* _EXERCISE TASKS_:
a) In the Namibia spitting spider text, at what range of altitudes does the species live?
b) Copy the stretch of the Namibia spitting spider text from "- Authority: Lawrence, 1927" through "Namibia spitting spider." word for word.
EXERCISE PASSAGE Start Marker
Namibia Spitting Spider
- Conservation status: Least Concern (SANBI Red List)

Scientific classification
- Kingdom: Animalia
- Phylum: Arthropoda
- Subphylum: Chelicerata
- Class: Arachnida
- Order: Araneae
- Infraorder: Araneomorphae
- Family: Scytodidae
- Genus: Scytodes
- Species: S. quinqua
- Binomial name: Scytodes quinqua Lawrence, 1927

= Scytodes quinqua =

- Authority: Lawrence, 1927
- Conservation status: LC

Species of spider

Scytodes quinqua is a species of spider in the family Scytodidae. It is found in Namibia and South Africa and is commonly known as the Namibia spitting spider.

==Distribution==
Scytodes quinqua is found in Namibia and South Africa, where it is known only from Limpopo Province.

==Habitat and ecology==
The species inhabits the Savanna biome at altitudes ranging from 894 to 1372 m above sea level. It is a wandering spider collected from under stones and dark places on the soil surface.
EXERCISE PASSAGE End Marker
SUPPLIED ENTRIES Start Marker
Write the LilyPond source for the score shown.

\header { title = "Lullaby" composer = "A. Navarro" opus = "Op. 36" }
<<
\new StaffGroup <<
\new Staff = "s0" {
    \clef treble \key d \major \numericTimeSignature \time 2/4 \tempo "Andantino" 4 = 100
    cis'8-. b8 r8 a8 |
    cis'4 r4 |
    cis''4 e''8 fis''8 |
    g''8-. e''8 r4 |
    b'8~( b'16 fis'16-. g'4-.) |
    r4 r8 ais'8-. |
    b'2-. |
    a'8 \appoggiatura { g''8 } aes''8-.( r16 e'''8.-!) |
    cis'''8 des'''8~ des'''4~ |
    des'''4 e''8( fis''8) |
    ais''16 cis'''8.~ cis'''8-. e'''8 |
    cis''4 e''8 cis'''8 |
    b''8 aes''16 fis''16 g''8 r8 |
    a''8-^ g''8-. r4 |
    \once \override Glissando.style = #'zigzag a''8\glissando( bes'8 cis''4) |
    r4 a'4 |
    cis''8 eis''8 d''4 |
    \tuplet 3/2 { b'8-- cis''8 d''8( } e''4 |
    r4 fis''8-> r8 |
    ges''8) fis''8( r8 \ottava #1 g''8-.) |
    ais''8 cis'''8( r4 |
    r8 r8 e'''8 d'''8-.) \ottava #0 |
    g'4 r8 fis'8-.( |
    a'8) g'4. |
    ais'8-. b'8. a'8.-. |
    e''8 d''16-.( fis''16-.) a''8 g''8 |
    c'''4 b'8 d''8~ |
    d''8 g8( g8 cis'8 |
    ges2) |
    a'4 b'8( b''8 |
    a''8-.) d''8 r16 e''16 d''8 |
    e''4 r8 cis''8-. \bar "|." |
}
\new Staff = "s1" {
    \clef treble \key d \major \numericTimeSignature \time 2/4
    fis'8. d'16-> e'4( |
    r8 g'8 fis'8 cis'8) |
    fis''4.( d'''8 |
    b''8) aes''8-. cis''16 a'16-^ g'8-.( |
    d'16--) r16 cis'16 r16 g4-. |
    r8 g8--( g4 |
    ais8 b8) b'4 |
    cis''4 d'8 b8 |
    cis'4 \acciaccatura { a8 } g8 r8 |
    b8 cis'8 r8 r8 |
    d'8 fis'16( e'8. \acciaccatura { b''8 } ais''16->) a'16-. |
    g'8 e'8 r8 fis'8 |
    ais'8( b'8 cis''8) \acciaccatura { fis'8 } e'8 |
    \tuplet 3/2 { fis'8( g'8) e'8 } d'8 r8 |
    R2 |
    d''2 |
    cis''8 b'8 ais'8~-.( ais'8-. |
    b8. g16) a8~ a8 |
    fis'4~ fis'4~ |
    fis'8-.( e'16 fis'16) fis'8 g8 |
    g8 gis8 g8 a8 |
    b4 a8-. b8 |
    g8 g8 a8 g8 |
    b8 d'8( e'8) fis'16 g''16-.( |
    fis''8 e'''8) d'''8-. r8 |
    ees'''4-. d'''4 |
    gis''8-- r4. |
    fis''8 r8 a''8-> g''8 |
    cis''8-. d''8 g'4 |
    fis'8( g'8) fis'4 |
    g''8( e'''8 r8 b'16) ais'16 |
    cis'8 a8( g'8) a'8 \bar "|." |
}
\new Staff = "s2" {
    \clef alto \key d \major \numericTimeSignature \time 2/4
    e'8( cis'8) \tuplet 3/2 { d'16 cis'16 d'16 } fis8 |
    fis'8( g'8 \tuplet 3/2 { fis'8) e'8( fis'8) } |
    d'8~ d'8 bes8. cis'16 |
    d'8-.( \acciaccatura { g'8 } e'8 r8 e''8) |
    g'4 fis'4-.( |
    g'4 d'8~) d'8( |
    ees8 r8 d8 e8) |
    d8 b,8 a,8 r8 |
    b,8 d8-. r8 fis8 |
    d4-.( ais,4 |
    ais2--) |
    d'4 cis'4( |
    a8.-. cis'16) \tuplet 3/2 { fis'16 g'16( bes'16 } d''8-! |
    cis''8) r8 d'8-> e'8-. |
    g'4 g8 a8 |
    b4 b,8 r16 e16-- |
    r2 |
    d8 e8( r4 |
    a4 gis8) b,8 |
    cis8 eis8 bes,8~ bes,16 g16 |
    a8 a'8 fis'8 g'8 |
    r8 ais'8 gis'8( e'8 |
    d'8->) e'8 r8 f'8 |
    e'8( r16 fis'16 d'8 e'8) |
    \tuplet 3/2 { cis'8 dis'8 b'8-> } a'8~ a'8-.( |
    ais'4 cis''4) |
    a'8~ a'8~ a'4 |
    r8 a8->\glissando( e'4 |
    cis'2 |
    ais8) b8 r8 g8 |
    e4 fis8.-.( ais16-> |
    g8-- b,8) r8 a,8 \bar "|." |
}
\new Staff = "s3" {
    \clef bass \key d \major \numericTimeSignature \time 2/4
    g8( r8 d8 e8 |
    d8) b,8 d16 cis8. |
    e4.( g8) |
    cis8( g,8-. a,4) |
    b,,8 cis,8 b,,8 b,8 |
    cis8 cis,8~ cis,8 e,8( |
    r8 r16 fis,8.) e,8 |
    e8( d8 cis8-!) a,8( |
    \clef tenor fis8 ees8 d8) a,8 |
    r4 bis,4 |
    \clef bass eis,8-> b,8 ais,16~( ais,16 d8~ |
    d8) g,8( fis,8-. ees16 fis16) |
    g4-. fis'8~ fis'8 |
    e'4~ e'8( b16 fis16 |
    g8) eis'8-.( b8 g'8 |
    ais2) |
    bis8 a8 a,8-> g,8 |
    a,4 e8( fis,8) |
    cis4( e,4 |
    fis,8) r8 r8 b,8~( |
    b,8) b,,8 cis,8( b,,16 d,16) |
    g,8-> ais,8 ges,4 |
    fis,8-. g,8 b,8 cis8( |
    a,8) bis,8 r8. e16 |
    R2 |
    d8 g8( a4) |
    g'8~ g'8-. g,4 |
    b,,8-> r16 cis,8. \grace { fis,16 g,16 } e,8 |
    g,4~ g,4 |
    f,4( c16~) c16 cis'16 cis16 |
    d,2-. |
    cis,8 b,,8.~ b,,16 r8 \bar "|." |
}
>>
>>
SUPPLIED ENTRIES End Marker
* _SOLUTIONS_:
a) From 894 to 1372 m above sea level.

b)
- Authority: Lawrence, 1927
- Conservation status: LC

Species of spider

Scytodes quinqua is a species of spider in the family Scytodidae. It is found in Namibia and South Africa and is commonly known as the Namibia spitting spider.